### ВЫБРАННЫЙ ОТРЫВОК:

Яркий пример - перформативные лингвистические структуры, проекция которых на культурные практики, на творчество и коммуникацию позволяет обнаруживать в современной (постмодернистской) ситуации не только кризис классических форм и ценностей, но и новые способы аффирмации субъективности. Особенно в условиях урбанизации и развития новых форм творчества.
Интерес к перформансу возник еще в начале прошлого столетия и, прежде всего, отражал тенденции развития постклассического искусства. В рамках постмодернистской эстетики второй половины ХХ в. перформативные свойства стали рассматриваться как преимущество Текста по отношению к Произведению, как выражение подлинности, аутентичной целостности и
эстетической завершенности. Истоки перформативной эстетики постмодерна носят фундаментальный утверждающий характер; было бы явным заблуждением рассматривать их исключительно в плоскости динамики театрального или урбанистического искусства или только как выражение кризиса классических принципов формообразования.

### ВЫДЕРЖКИ ИЗ ЗАПИСЕЙ:
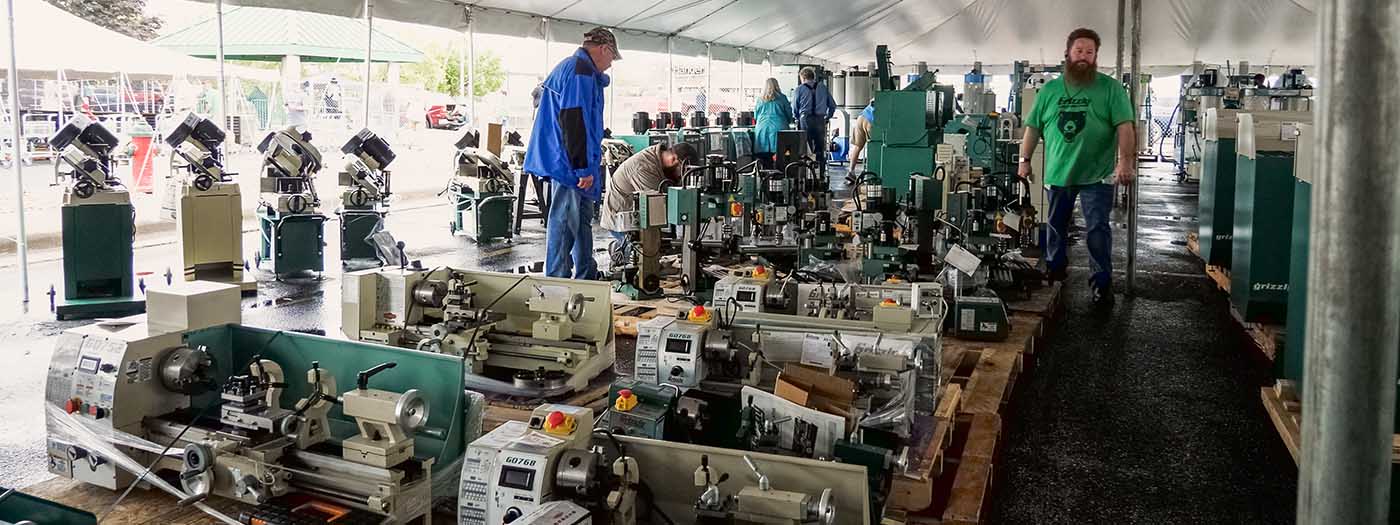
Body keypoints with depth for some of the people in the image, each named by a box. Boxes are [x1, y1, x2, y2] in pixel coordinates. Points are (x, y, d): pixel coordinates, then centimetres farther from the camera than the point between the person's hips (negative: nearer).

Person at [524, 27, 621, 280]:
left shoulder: (568, 67, 20)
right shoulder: (580, 71, -16)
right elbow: (574, 121, -24)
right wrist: (583, 167, -23)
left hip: (565, 162, 11)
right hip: (571, 164, -11)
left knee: (582, 220, 19)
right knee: (565, 223, -6)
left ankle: (586, 277, 31)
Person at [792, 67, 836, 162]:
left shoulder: (799, 89, 3)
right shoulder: (823, 87, 11)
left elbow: (794, 108, 5)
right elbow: (833, 105, 11)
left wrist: (798, 119, 22)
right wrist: (827, 117, 21)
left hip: (805, 120, -2)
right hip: (820, 120, 2)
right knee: (820, 149, 8)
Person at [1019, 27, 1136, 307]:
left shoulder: (1111, 88, -1)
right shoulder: (1050, 90, 8)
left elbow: (1124, 126, -9)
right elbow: (1033, 127, 12)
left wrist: (1125, 159, -20)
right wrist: (1025, 160, 7)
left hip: (1097, 176, -3)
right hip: (1057, 174, 3)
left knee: (1098, 229, -4)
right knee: (1055, 228, 14)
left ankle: (1102, 284, 5)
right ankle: (1053, 275, 31)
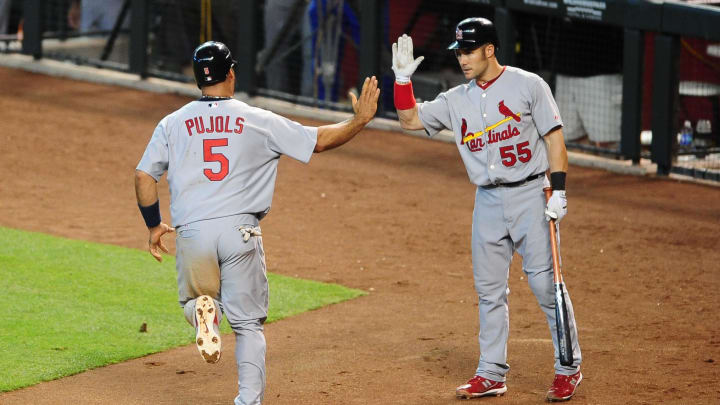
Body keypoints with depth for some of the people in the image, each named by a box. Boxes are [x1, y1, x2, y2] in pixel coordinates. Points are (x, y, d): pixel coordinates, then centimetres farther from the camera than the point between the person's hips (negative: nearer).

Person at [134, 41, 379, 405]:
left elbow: (144, 176, 3)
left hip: (192, 232, 1)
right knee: (248, 323, 8)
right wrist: (360, 120, 18)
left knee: (194, 299, 24)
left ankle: (203, 310, -11)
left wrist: (153, 225, 16)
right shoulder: (258, 121, 3)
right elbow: (319, 140, 6)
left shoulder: (173, 123, 7)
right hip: (240, 231, -1)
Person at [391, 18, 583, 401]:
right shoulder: (457, 100, 10)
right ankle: (492, 373, 14)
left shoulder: (527, 85, -4)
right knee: (489, 290, 7)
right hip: (487, 201, 5)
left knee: (545, 283, -7)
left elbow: (554, 137, -5)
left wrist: (558, 191, -12)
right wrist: (403, 78, 0)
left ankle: (569, 368, 3)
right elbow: (410, 119, 15)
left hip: (529, 196, -5)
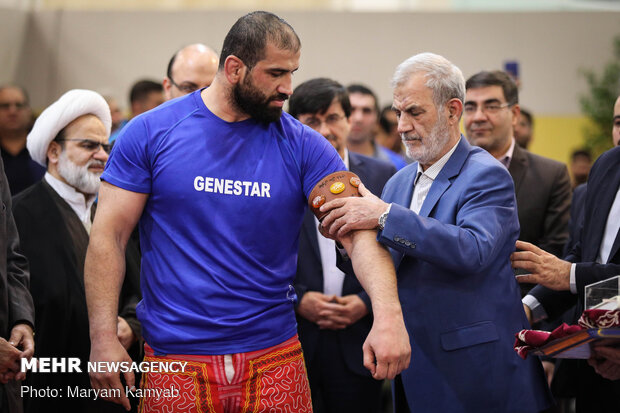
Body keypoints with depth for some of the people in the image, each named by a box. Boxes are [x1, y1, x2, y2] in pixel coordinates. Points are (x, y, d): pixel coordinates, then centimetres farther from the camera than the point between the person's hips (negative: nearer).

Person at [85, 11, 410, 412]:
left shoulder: (303, 146, 0)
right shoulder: (151, 133, -3)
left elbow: (358, 232, -10)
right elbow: (109, 236, -2)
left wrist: (388, 315, -27)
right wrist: (103, 338, -11)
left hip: (274, 355, 1)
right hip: (174, 362, -1)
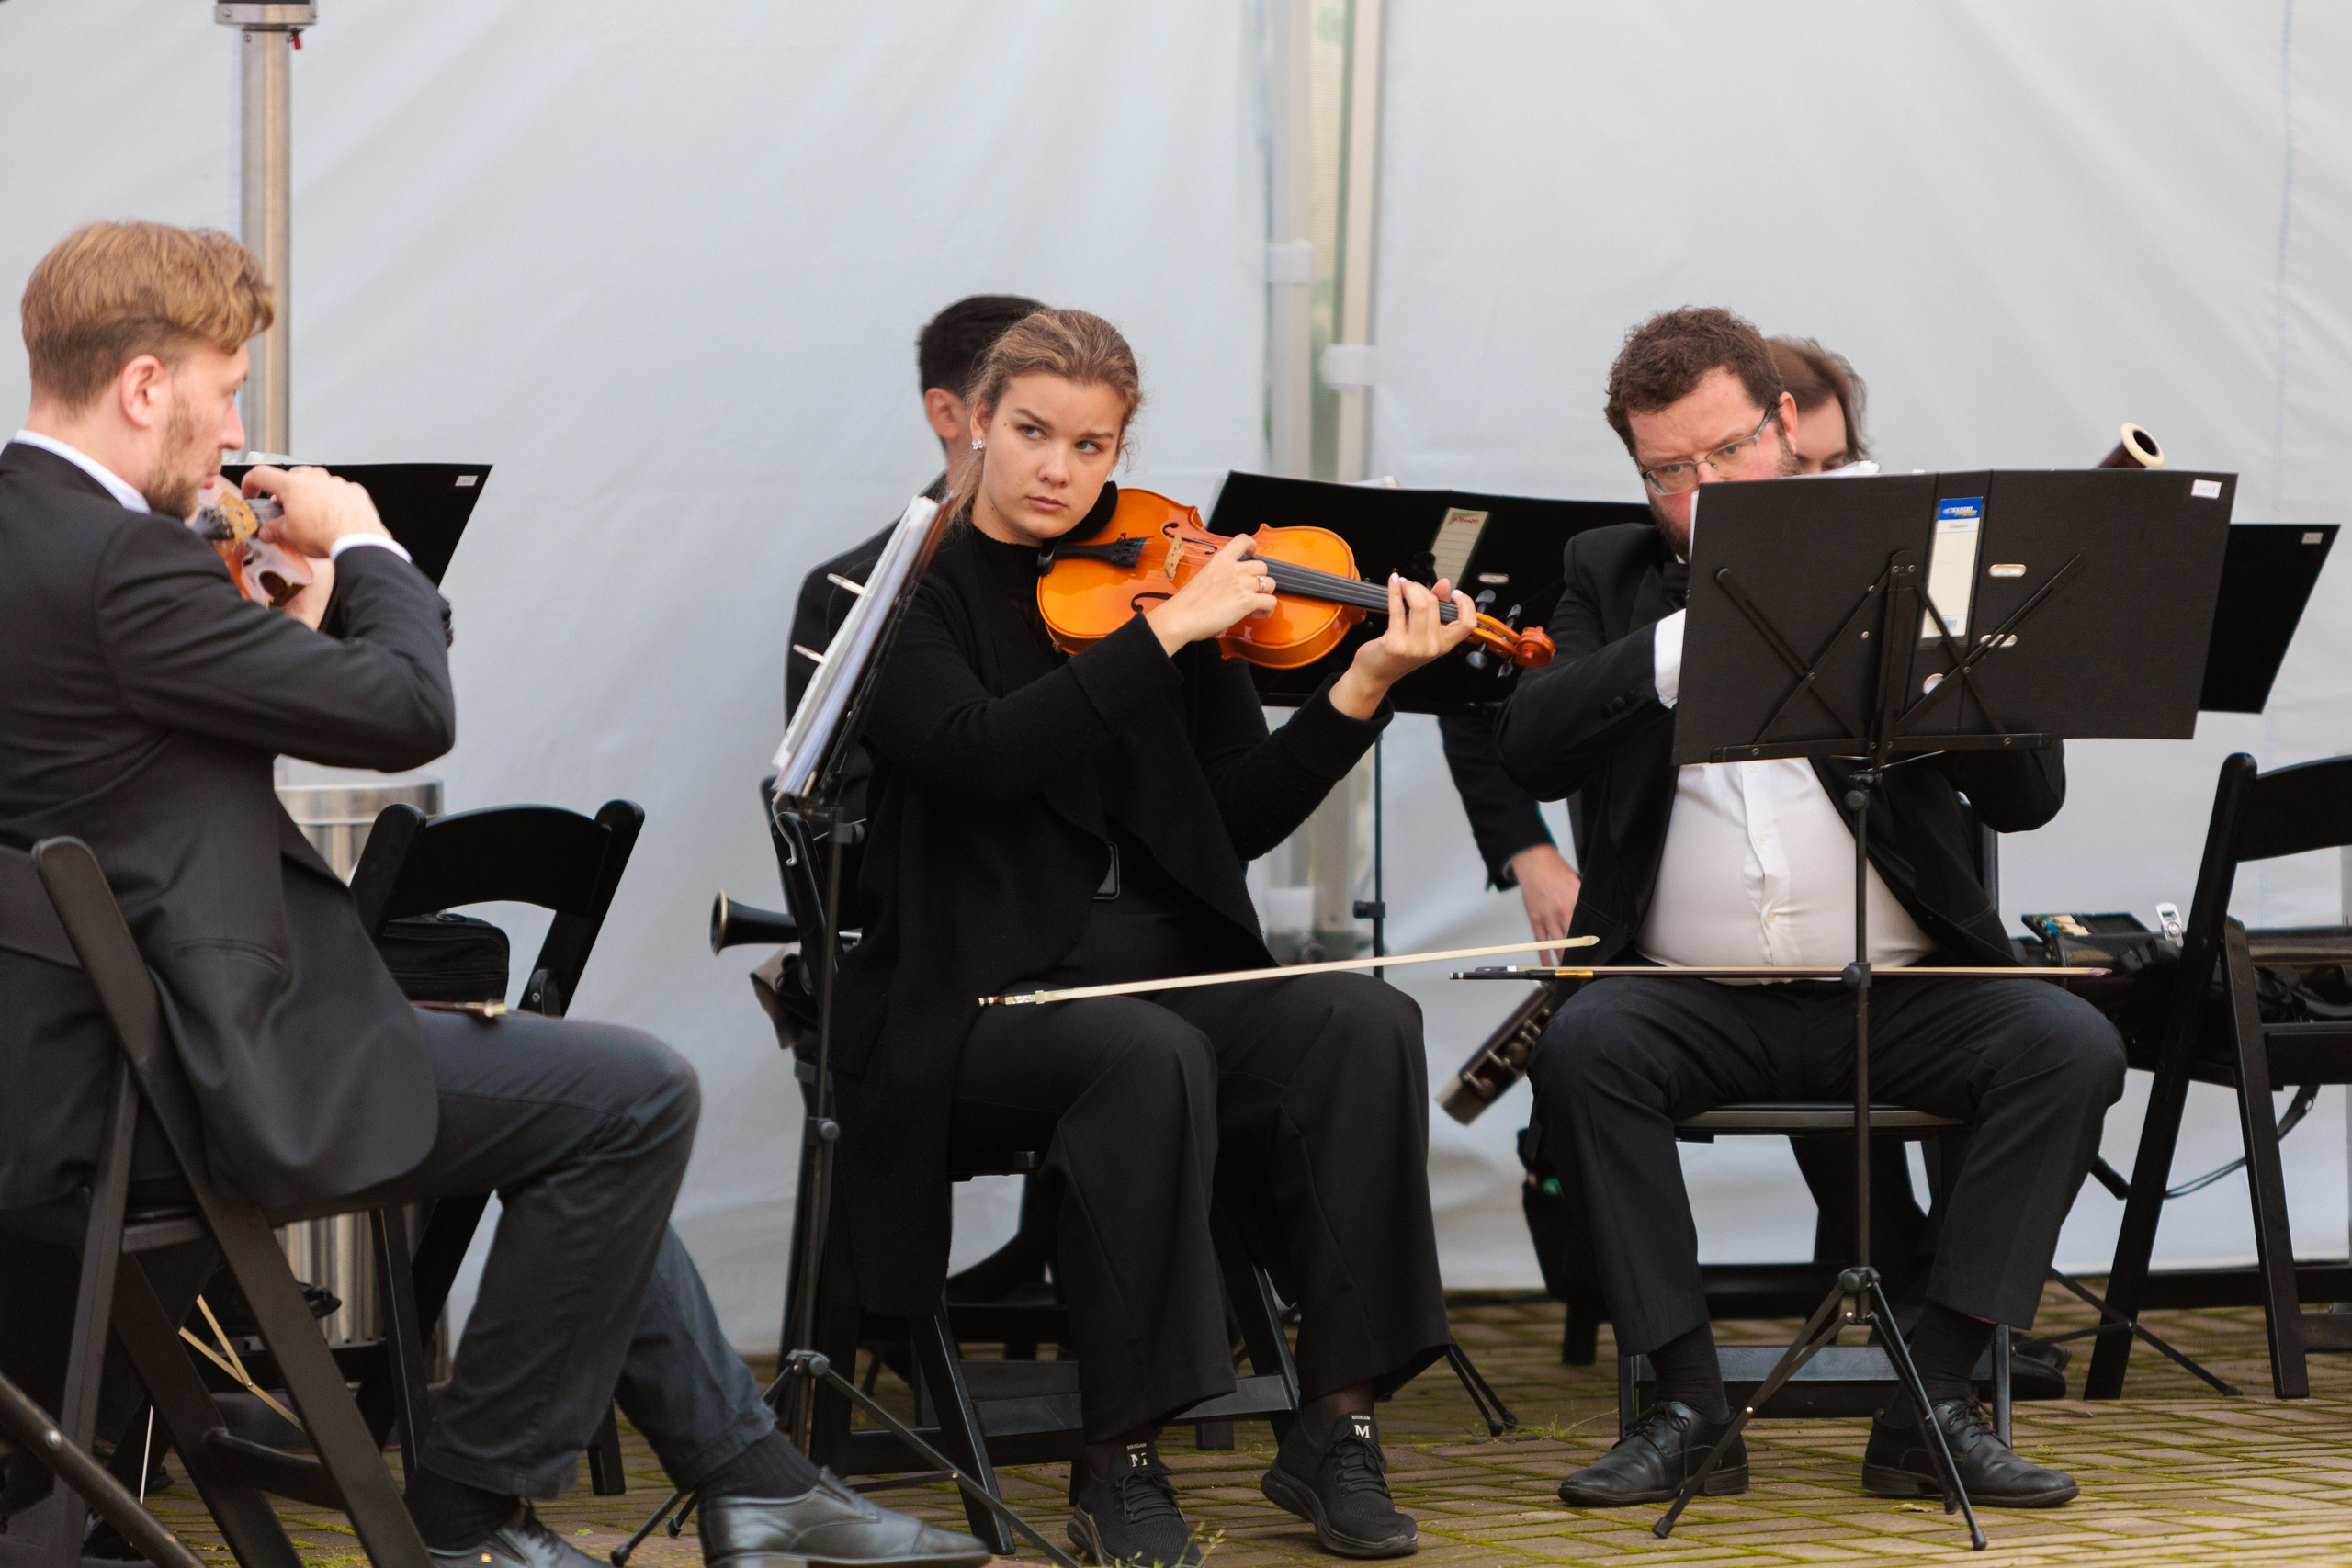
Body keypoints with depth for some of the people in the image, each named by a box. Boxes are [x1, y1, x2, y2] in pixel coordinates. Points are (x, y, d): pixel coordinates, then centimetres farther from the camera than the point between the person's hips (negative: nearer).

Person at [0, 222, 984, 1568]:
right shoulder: (118, 562, -23)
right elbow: (408, 710, -19)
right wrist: (365, 546, -1)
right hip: (203, 1078, -11)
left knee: (596, 1101, 21)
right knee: (637, 1094, -7)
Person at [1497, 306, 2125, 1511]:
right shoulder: (1613, 578, 12)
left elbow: (2029, 797, 0)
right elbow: (1529, 751, -7)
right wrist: (1683, 639, -18)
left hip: (1900, 992, 0)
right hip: (1692, 995, 0)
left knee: (2072, 1048, -25)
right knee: (1582, 1045, -30)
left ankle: (1934, 1400, -19)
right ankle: (1690, 1402, -21)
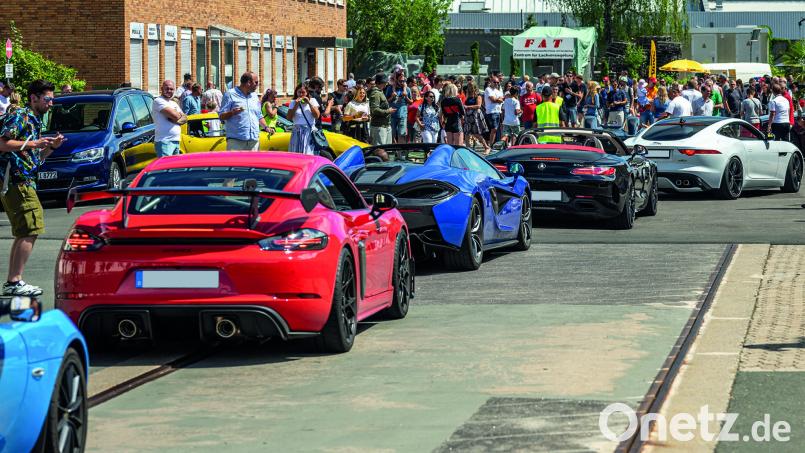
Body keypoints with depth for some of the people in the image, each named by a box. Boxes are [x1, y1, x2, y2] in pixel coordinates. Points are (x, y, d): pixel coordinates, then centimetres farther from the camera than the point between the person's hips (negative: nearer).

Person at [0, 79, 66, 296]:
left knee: (24, 233, 12)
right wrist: (33, 144, -19)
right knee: (31, 230, -13)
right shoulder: (20, 116, -8)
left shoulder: (35, 122, 21)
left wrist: (51, 147, 10)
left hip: (25, 182, 10)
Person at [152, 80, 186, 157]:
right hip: (164, 142, -9)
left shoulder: (174, 103, 20)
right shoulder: (158, 101, -7)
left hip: (176, 141, 9)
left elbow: (185, 119, 11)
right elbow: (174, 115, -18)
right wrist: (180, 115, 5)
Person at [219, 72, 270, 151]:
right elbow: (221, 116, -4)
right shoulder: (230, 94, 0)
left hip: (254, 140, 6)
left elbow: (259, 116, 27)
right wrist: (232, 113, -24)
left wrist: (266, 127, 9)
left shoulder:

### ПОРЯДОК ВЫПОЛНЕНИЯ:
Перепишите без изменений фрагмент отрывка о перформативной эстетике, начав с места, где стоят слова «Яркий пример - перформативные», и остановившись после слов «новых форм творчества.».

### РЕШЕНИЕ НИЖЕ:
Яркий пример - перформативные лингвистические структуры, проекция которых на культурные практики, на творчество и коммуникацию позволяет обнаруживать в современной (постмодернистской) ситуации не только кризис классических форм и ценностей, но и новые способы аффирмации субъективности. Особенно в условиях урбанизации и развития новых форм творчества.